Pr ROUSSEL : Prise en charge du diabétique : le tournant numérique
Discipline : Métabolisme, Diabète, Nutrition
Date : 09/07/2020
LA PRISE EN CHARGE DES PATIENTS DIABÉTIQUES ÉVOLUE CONSTAMMENT. PENDANT L’ÉPIDÉMIE DE COVID-19,
IL A ENCORE FALLU INNOVER. LE PR RONAN ROUSSEL (ENDOCRINOLOGIE ET MÉTABOLISME, HÔPITAL BICHAT), EXPLIQUE ICI À QUELS OUTILS SON SERVICE A EU RECOURS...
TLM: Vous êtes l’un des initiateurs de l’application CoviDIAB. En quoi consiste-t-elle?
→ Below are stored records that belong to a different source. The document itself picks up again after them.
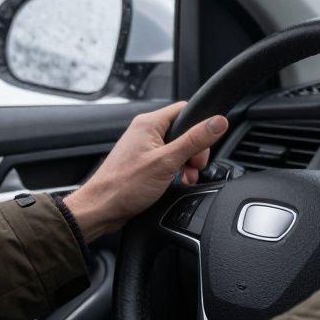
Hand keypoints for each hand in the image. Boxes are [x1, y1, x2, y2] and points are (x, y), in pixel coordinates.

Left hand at [63, 102, 227, 241]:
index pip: (185, 110)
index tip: (203, 148)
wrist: (101, 209)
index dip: (200, 127)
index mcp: (149, 123)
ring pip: (177, 148)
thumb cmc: (124, 186)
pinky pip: (168, 160)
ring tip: (185, 178)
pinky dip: (176, 171)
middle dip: (194, 151)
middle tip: (192, 168)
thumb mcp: (167, 162)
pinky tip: (176, 182)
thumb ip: (194, 140)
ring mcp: (144, 148)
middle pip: (184, 131)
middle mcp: (145, 132)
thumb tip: (218, 122)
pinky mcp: (144, 163)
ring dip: (186, 164)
Pr Ronan Roussel : Au départ il s’agissait de créer un outil connecté d’information et d’accompagnement pour répondre à l’anxiété ressentie par les patients diabétiques face à une épidémie qui les concernait tout particulièrement. Les patients inscrits ont accès à une médiathèque, mise à jour quotidiennement sur le diabète dans le contexte Covid, et reçoivent des notifications chaque fois qu’une information utile à leur cas est publiée. En termes d’accompagnement, et grâce à un algorithme élaboré par l’AP-HP, chaque inscrit reçoit sur son smartphone deux fois par semaine des questions personnalisées —« Présentez-vous de la fièvre ? Des difficultés respiratoires ? », etc.— et en fonction de la réponse une recommandation voire une alerte lui sont adressées qui l’orientent vers une téléconsultation, son médecin traitant, le Samu ou les urgences. Si le patient ne suit pas la recommandation, les alertes nous remontent et permettent d’entrer en communication avec lui pour vérifier son état. Enfin, trois fois par semaine, un groupe de professionnels se relayent pour animer une session en live et répondre aux questions des participants.
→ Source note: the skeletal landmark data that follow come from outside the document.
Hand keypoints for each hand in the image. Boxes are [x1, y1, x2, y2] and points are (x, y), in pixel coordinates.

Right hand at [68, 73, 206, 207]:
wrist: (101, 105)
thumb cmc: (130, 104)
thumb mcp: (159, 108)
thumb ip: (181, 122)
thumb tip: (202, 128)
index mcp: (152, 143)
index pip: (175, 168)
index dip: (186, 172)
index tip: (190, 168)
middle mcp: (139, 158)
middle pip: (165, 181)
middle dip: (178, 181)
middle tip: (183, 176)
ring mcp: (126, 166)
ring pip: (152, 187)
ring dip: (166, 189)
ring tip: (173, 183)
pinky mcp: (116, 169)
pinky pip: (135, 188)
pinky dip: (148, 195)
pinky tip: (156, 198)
TLM: Quel bilan en tirez-vous ?
Pr Ronan Roussel : En connectant patients et soignants l’application s’est avérée constituer un canal très performant d’information, d’interaction, d’accompagnement, de veille et d’orientation des patients. L’interactivité joue ici un rôle capital : les patients osent poser des questions et chacun bénéficie de celles des autres, à telle enseigne que certains ont confié avoir davantage appris sur le diabète à travers cet outil qu’en plusieurs années de consultation. En termes de communication il s’agit d’un bras de levier considérable puisqu’on peut faire passer des messages simultanément à plusieurs centaines de personnes. Il permet également de mettre en place des sessions de groupe, des formations ou des séminaires interactifs à très large échelle. J’ajoute qu’il peut constituer un outil de recherche puisqu’il permet d’envoyer des questionnaires ciblés à plusieurs patients et d’en avoir le retour. Compte-tenu de la qualité et des performances de cet outil, et à la demande des patients eux-mêmes, nous avons décidé de maintenir ce canal de communication et d’en élargir l’application au-delà du Covid.
TLM : Etiez-vous préparés à l’utilisation d’outils numériques pour faire face au Covid?
Pr Ronan Roussel : Nous usions déjà d’un certain nombre de dispositifs, en particulier de plateformes de télésurveillance. La crise a été l’occasion de donner un coup d’accélérateur. Concernant la téléconsultation et la transmission des données, nous avons utilisé la plateforme ORTIF, de l’Agence régionale de santé. Mais nous avons aussi mis en place, via la plateforme Diabnext, nos propres outils sécurisés de télésurveillance et de télétransmission. Cette plateforme permet d’échanger par mail, d’enclencher des téléconsultations. Grâce à ces outils on peut par exemple aller jusqu’à accompagner à distance l’initiation d’une insulinothérapie — l’infirmière assurant la démonstration du geste —, mais aussi, quasiment au jour le jour sinon de semaine à semaine, l’augmentation progressive des doses.
TLM: Pensez-vous que ces outils sont susceptibles de faire évoluer la prise en charge du diabète ?
Pr Ronan Roussel : Nous sommes résolument partisans de l’utilisation de ces nouvelles technologies. Elles représentent l’avenir, la profession médicale doit s’y engager résolument, d’autant que les patients le réclament. Pour nous il n’y aura pas de retour en arrière. Jadis un service de diabétologie c’était une unité d’hospitalisation, une unité d’hôpital de jour et une autre de consultation. Nous envisageons d’y ajouter une quatrième, de télémédecine, avec ses médecins et ses infirmières. Quelques-uns au départ mais dont le nombre ira en augmentant. Sa mission sera évidemment articulée avec celles des trois autres unités, et les patients circuleront donc entre les quatre.